• Document segment:
──────────────────────────────

VOC Semantic Segmentation — EfficientSegNet (MobileNetV3-Large + LR-ASPP)

Semantic segmentation model trained on Pascal VOC 2012.
Architecture: MobileNetV3-Large + LR-ASPP (pretrained COCO backbone).
Optimised with Optuna TPE-sampler HPO.

Metrics

Metric	Value
Macro DICE	0.7645
FLOPs/image	7.3561e+08
DICE / GFLOPs	1.0392
Parameters	3.22M

Best Hyperparameters (from Optuna HPO)

Hyperparameter	Value
—	N/A (direct training)

Training Details

Dataset: Pascal VOC 2012 (train split, 80/20 train/val)
Image size: 300×300
Loss: Combined CrossEntropy + Dice Loss
Optimizer: AdamW + CosineAnnealingLR
AMP: Mixed precision (PyTorch 2.x)

──────────────────────────────

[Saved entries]
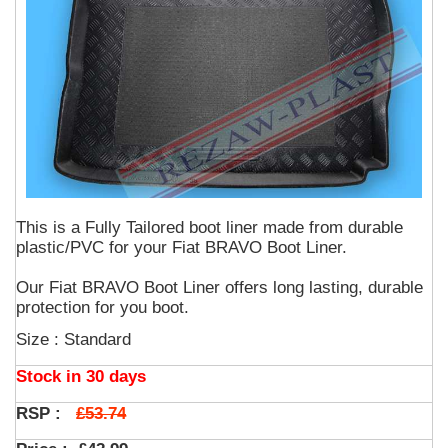
This is a Fully Tailored boot liner made from durable
plastic/PVC for your Fiat BRAVO Boot Liner.
Our Fiat BRAVO Boot Liner offers long lasting, durable
protection for you boot.
Size : Standard
Stock in 30 days
£53.74
RSP :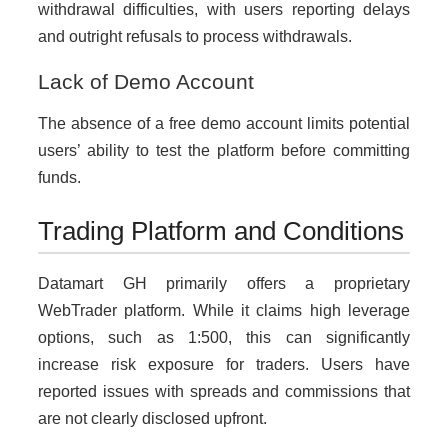
withdrawal difficulties, with users reporting delays
and outright refusals to process withdrawals.
Lack of Demo Account
The absence of a free demo account limits potential
users’ ability to test the platform before committing
funds.
Trading Platform and Conditions
Datamart GH primarily offers a proprietary
WebTrader platform. While it claims high leverage
options, such as 1:500, this can significantly
increase risk exposure for traders. Users have
reported issues with spreads and commissions that
are not clearly disclosed upfront.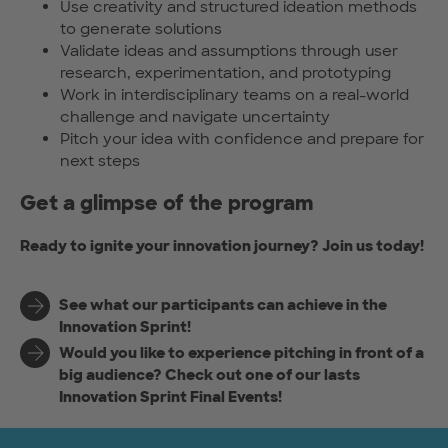
Use creativity and structured ideation methods
to generate solutions
Validate ideas and assumptions through user
research, experimentation, and prototyping
Work in interdisciplinary teams on a real-world
challenge and navigate uncertainty
Pitch your idea with confidence and prepare for
next steps
Get a glimpse of the program
Ready to ignite your innovation journey? Join us today!
See what our participants can achieve in the
Innovation Sprint!
Would you like to experience pitching in front of a
big audience? Check out one of our lasts
Innovation Sprint Final Events!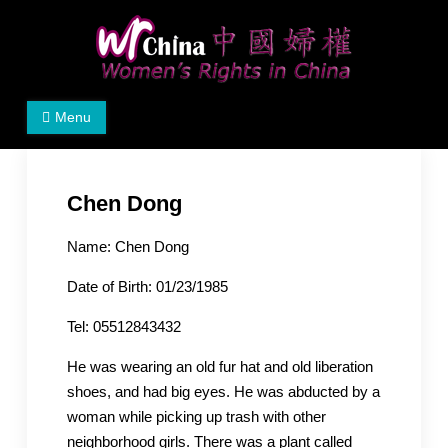
Skip
to
content
Women's Rights in China
We defend women's, children's rights, and help make
Menu
the world a better place.
Chen Dong
Name: Chen Dong
Date of Birth: 01/23/1985
Tel: 05512843432
He was wearing an old fur hat and old liberation
shoes, and had big eyes. He was abducted by a
woman while picking up trash with other
neighborhood girls. There was a plant called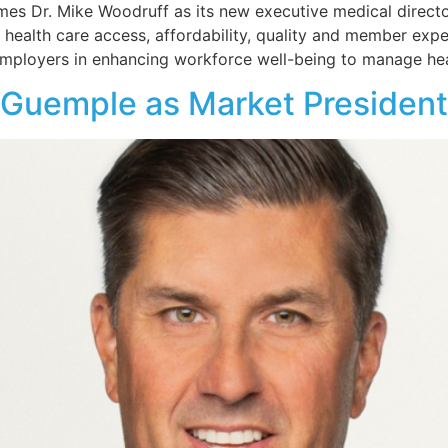
 Dr. Mike Woodruff as its new executive medical director. 
 health care access, affordability, quality and member exper
mployers in enhancing workforce well-being to manage hea
 Guemple as Market President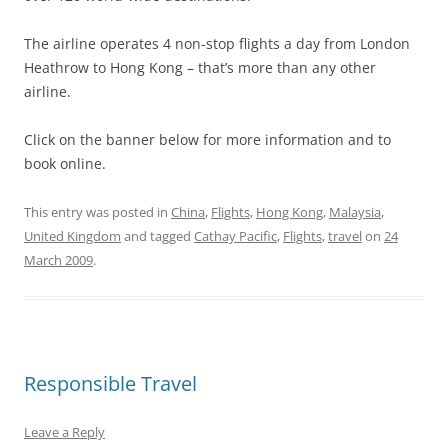
The airline operates 4 non-stop flights a day from London
Heathrow to Hong Kong – that’s more than any other
airline.
Click on the banner below for more information and to
book online.
This entry was posted in
China
,
Flights
,
Hong Kong
,
Malaysia
,
United Kingdom
and tagged
Cathay Pacific
,
Flights
,
travel
on
24
March 2009
.
Responsible Travel
Leave a Reply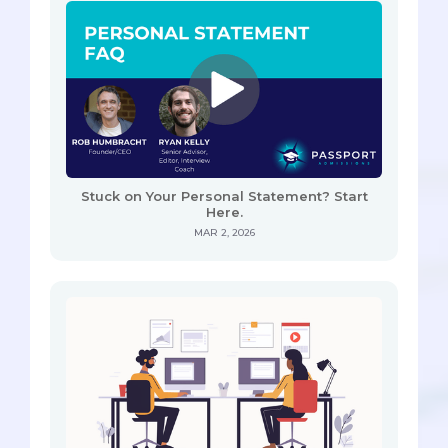
Stuck on Your Personal Statement? Start
Here.
MAR 2, 2026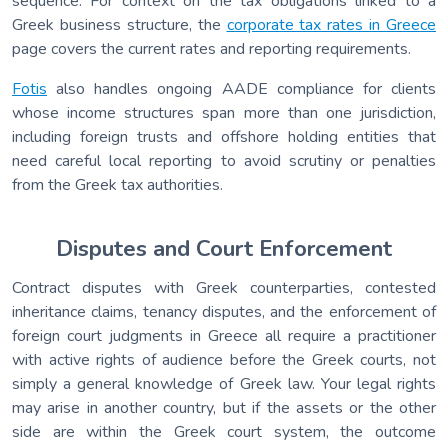
sequence. For context on the tax obligations linked to a
Greek business structure, the
corporate tax rates in Greece
page covers the current rates and reporting requirements.
Fotis
also handles ongoing AADE compliance for clients
whose income structures span more than one jurisdiction,
including foreign trusts and offshore holding entities that
need careful local reporting to avoid scrutiny or penalties
from the Greek tax authorities.
Disputes and Court Enforcement
Contract disputes with Greek counterparties, contested
inheritance claims, tenancy disputes, and the enforcement of
foreign court judgments in Greece all require a practitioner
with active rights of audience before the Greek courts, not
simply a general knowledge of Greek law. Your legal rights
may arise in another country, but if the assets or the other
side are within the Greek court system, the outcome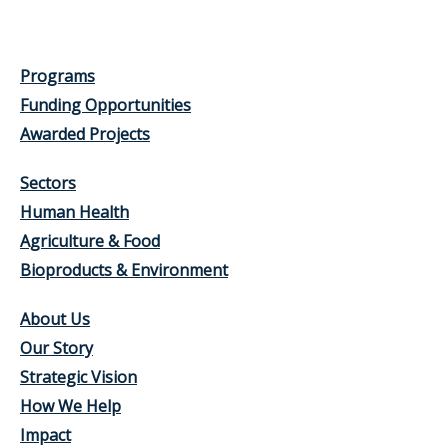
Programs
Funding Opportunities
Awarded Projects
Sectors
Human Health
Agriculture & Food
Bioproducts & Environment
About Us
Our Story
Strategic Vision
How We Help
Impact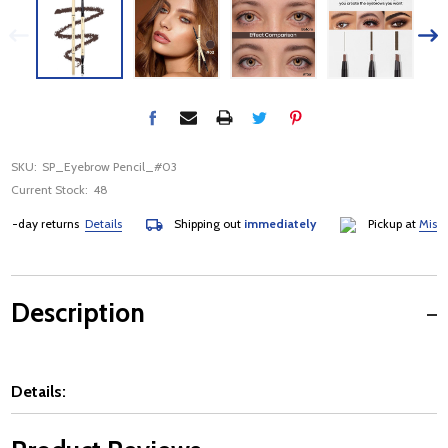
SKU:
SP_Eyebrow Pencil_#03
Current Stock:
48
-day returns
Details
Shipping out
immediately
Pickup at
Mississ
Description
Details: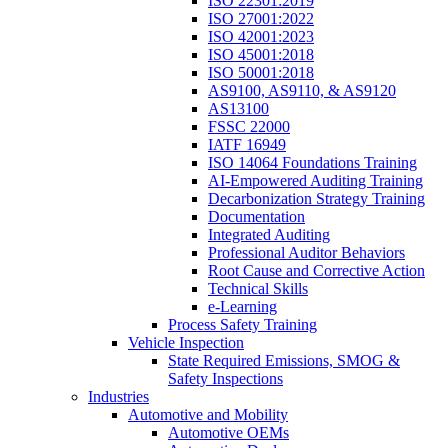
ISO 22301:2019
ISO 27001:2022
ISO 42001:2023
ISO 45001:2018
ISO 50001:2018
AS9100, AS9110, & AS9120
AS13100
FSSC 22000
IATF 16949
ISO 14064 Foundations Training
AI-Empowered Auditing Training
Decarbonization Strategy Training
Documentation
Integrated Auditing
Professional Auditor Behaviors
Root Cause and Corrective Action
Technical Skills
e-Learning
Process Safety Training
Vehicle Inspection
State Required Emissions, SMOG &
Safety Inspections
Industries
Automotive and Mobility
Automotive OEMs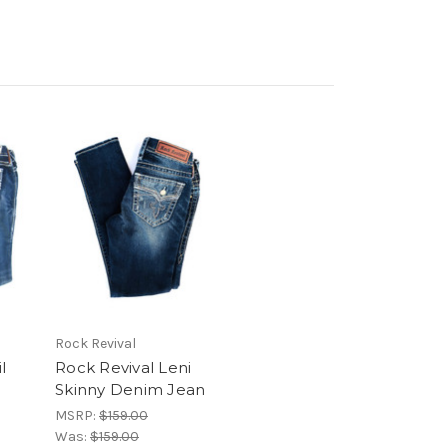
Rock Revival
l
Rock Revival Leni
Skinny Denim Jean
MSRP:
$159.00
Was:
$159.00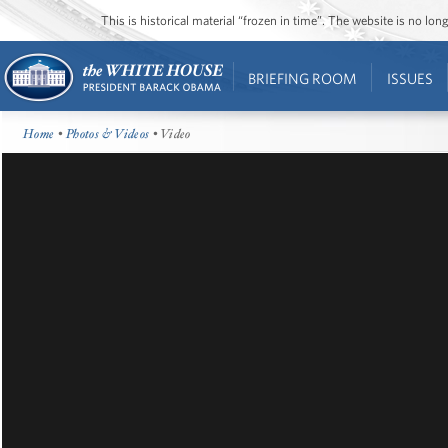
This is historical material “frozen in time”. The website is no l
BRIEFING ROOM
ISSUES
Home
•
Photos & Videos
• Video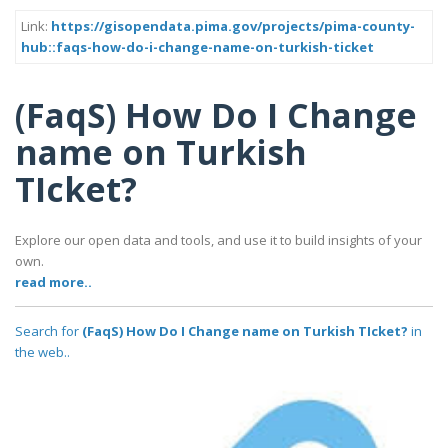
Link:
https://gisopendata.pima.gov/projects/pima-county-
hub::faqs-how-do-i-change-name-on-turkish-ticket
(FaqS) How Do I Change
name on Turkish
TIcket?
Explore our open data and tools, and use it to build insights of your
own.
read more..
Search for
(FaqS) How Do I Change name on Turkish TIcket?
in
the web..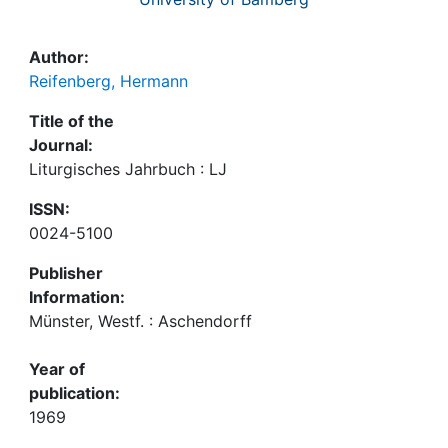
Author:
Reifenberg, Hermann
Title of the
Journal:
Liturgisches Jahrbuch : LJ
ISSN:
0024-5100
Publisher
Information:
Münster, Westf. : Aschendorff
Year of
publication:
1969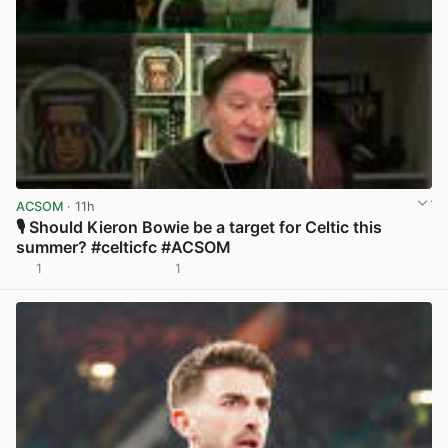
ACSOM
· 11h
🎙️ Should Kieron Bowie be a target for Celtic this
summer? #celticfc #ACSOM
1
1
View post in new tab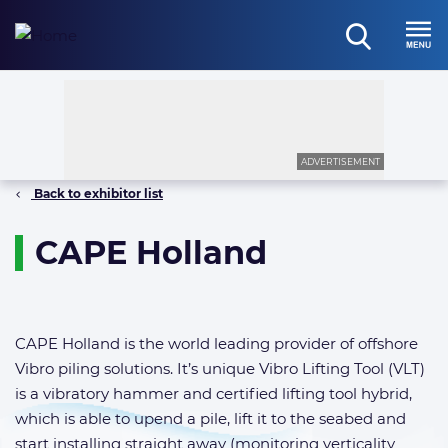
Skip
to
open
content
Menu
search
ADVERTISEMENT
Back to exhibitor list
CAPE Holland
CAPE Holland is the world leading provider of offshore
Vibro piling solutions. It’s unique Vibro Lifting Tool (VLT)
is a vibratory hammer and certified lifting tool hybrid,
which is able to upend a pile, lift it to the seabed and
start installing straight away (monitoring verticality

──────────────────────────────

• Required action 1:
Reproduce word for word the passage of the EfficientSegNet model card starting with "Dataset: Pascal VOC" and going on through "precision (PyTorch 2.x)".
• Required action 2:
According to the EfficientSegNet model card, what image size was used in training?

• Result 1:
Dataset: Pascal VOC 2012 (train split, 80/20 train/val)
Image size: 300×300
Loss: Combined CrossEntropy + Dice Loss
Optimizer: AdamW + CosineAnnealingLR
AMP: Mixed precision (PyTorch 2.x)

• Result 2:
300×300